What I do mean is undervaluation – if it is valued at all – of objectivity. Most articles seemed designed to prove a point or promote a specific solution to a perceived ill. The research is merely a means to this end. Rarely do I see articles that set out to test hypotheses and, then, on the basis of acceptance or rejection, go on to discuss responses. Even articles that set out to promote a particular position by fairly dismantling an opposing one and candidly disclosing weaknesses in the proposed position are uncommon. What I do see is more accurately described as “service,” no different from holding a charity auction for a good cause or writing a pro bono brief on behalf of a client.
As most senior professors are asked to do, I review the tenure and promotion work of researchers from other schools. Two non-scholarship trends, in particular, have emerged. First there are the hucksters. Their articles read like the authors have attended the Ron Popeil or John Basedow (fitness celebrity) school of scholarship. There are no issues or complexities. The target of the author’s attack is invariably characterized as underhanded, exploitative, predatory, cut throat, ill-conceived, missing the point, insensitive, etc. Hopefully, this hucksterism is discounted by everyone except the choir and the weak-kneed. Second are the articles in which the language is toned down, but every time the analysis starts to head in a direction that might compromise the author’s position, it is short-circuited in favor of arguments that drive the point home. You might call this “selective depth.”
Are law professors so wedded to the adversarial system that they feel it is scholarly to write articles that can only be part of a process of discovering the “truth” when someone presents the counter-argument in a subsequent article? Suppose the counter-position is not represented by counsel as will be the case if that position is not politically in vogue? Precisely what is the scholarly element in that endeavor?
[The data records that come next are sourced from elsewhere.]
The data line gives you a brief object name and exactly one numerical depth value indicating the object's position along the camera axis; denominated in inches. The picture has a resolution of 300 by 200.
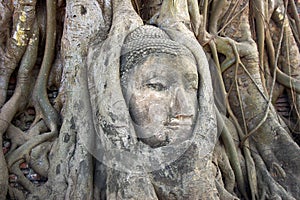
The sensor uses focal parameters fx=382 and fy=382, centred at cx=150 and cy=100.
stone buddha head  81.7
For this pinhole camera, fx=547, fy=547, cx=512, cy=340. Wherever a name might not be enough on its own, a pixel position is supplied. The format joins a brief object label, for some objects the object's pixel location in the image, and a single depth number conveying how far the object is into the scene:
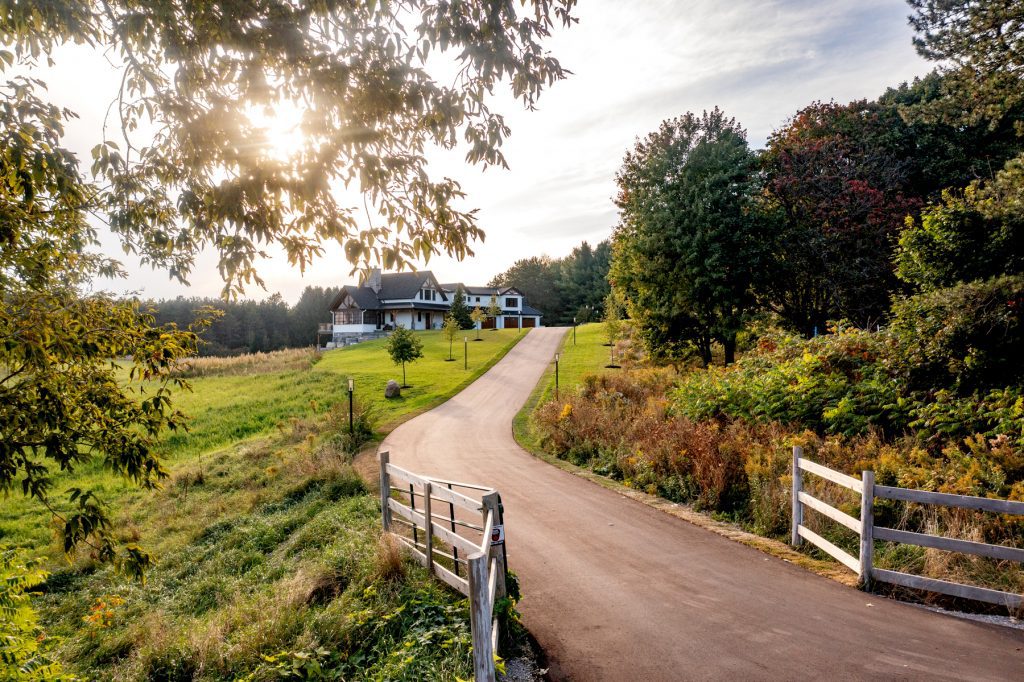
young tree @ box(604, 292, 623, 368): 41.41
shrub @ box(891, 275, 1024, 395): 11.42
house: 71.94
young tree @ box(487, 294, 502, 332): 71.38
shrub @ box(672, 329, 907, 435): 11.98
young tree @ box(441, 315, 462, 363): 48.44
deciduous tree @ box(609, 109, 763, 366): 23.53
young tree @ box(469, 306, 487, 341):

Ultimately all of this research is treated as scholarship because, at the tenure and promotion point, the candidates fight to have a hand in selecting reviewers, and articles are often sent to political and social friends. And to those reviewers the candidates are “rising stars,” “brilliant,” “first rate" “imaginative,” “interesting,” “provocative,” etc. – the code words for “welcome to the fraternity” or “What would happen to me if I were actually honest about this work?” (Did you ever wonder why law professors want tenure? When was the last time one said something controversial?)